Department of Ophthalmology and Visual Science, Yale University School of Medicine, New Haven, Connecticut.
Department of Molecular Biophysics and Biochemistry, Yale University, New Haven, Connecticut.
Ophthalmol Retina. 2021 Sep;5(9):868-878. doi: 10.1016/j.oret.2020.12.002. Epub 2020 Dec 9.
To investigate the underlying reason for the previously observed impact of baseline lesion size, number, and circularity on geographic atrophy (GA) growth rate.
Retrospective analysis of a multicenter, prospective, randomized controlled trial.
Age-Related Eye Disease Study participants with GA secondary to nonexudative age-related macular degeneration.
We manually delineated atrophic lesions on color fundus photographs of 318 eyes with GA followed up over at least 2 visits (mean follow-up duration, 5.1 ± 3.0 years). We calculated GA area growth rate for each eye based on the first and last visit. GA perimeter-adjusted growth rate was defined as the ratio between GA area growth rate and mean GA perimeter between the first and last visit for each eye.
GA area growth rate, growth rate of the square root of GA area, and GA perimeter-adjusted growth rate.

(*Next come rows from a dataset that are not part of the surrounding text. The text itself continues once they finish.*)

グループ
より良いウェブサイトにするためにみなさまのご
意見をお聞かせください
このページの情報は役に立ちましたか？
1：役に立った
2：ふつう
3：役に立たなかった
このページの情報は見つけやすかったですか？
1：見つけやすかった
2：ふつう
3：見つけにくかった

GA area growth rate was correlated strongly with mean GA perimeter (r = 0.66). GA area growth rate was associated with baseline GA area (r = 0.39; P < 0.001), lesion number (r = 0.10; P < 0.001), and circularity index (r = 0.28; P < 0.001). The use of the square root of GA area reduced the influence of baseline GA area (but not lesion number or circularity) on GA growth rate. In comparison, GA perimeter-adjusted growth rate (0.098 ± 0.062 mm/year) was not correlated with baseline GA area (r = 0.005; P = 0.20), lesion number (r = 0.00009; P = 0.86), or circularity index (r = 0.007; P = 0.14). GA perimeter-adjusted growth rate was 50.0% higher in eyes whose fellow eyes showed GA at any visit (0.102 ± 0.062 mm/year) than in eyes whose fellow eyes never demonstrated GA during follow-up (0.068 ± 0.049 mm/year).
The growth rate of GA area is associated strongly with lesion perimeter. This relationship explains the previously observed influences of baseline GA size, lesion number, and circularity on GA growth rate. GA perimeter-adjusted growth rate is uncorrelated with the 3 morphologic factors and may serve as a surrogate outcome measure to monitor GA progression in future studies.
探究既往研究中基线病灶大小、数量和形态学圆度对年龄相关性黄斑变性继发地图状萎缩(GA)进展速度的影响的潜在原因。
多中心、前瞻性、随机对照临床试验的回顾性分析。
年龄相关性眼病研究中继发于非渗出性年龄相关性黄斑变性的 GA 患者。
我们对 318 只接受 GA 随访的眼进行了眼底彩照的手动描绘,这些眼至少接受了 2 次随访(平均随访时间 5.1 ± 3.0 年)。我们根据首次和末次随访计算了每只眼的 GA 面积增长率。GA 周径校正增长率定义为每只眼首次和末次随访之间的 GA 面积增长率与平均 GA 周径的比值。
GA 面积增长率、GA 面积平方根增长率和 GA 周径校正增长率。
GA 面积增长率与平均 GA 周径呈强相关性(r = 0.66)。GA 面积增长率与基线 GA 面积(r = 0.39;P < 0.001)、病灶数量(r = 0.10;P < 0.001)和形态学圆度指数(r = 0.28;P < 0.001)相关。使用 GA 面积平方根可降低基线 GA 面积(但不能降低病灶数量或形态学圆度)对 GA 增长率的影响。相比之下,GA 周径校正增长率(0.098 ± 0.062 mm/年)与基线 GA 面积(r = 0.005;P = 0.20)、病灶数量(r = 0.00009;P = 0.86)或形态学圆度指数(r = 0.007;P = 0.14)均不相关。在随访期间任何一次随访时同胞眼存在 GA 的眼(0.102 ± 0.062 mm/年)的 GA 周径校正增长率比同胞眼在随访期间从未出现 GA 的眼(0.068 ± 0.049 mm/年)高 50.0%。
GA 面积增长率与病灶周径密切相关。这种关系解释了既往研究中基线 GA 大小、病灶数量和形态学圆度对 GA 增长率的影响。GA 周径校正增长率与 3 种形态学因素无关,可能作为未来研究中监测 GA 进展的替代终点指标。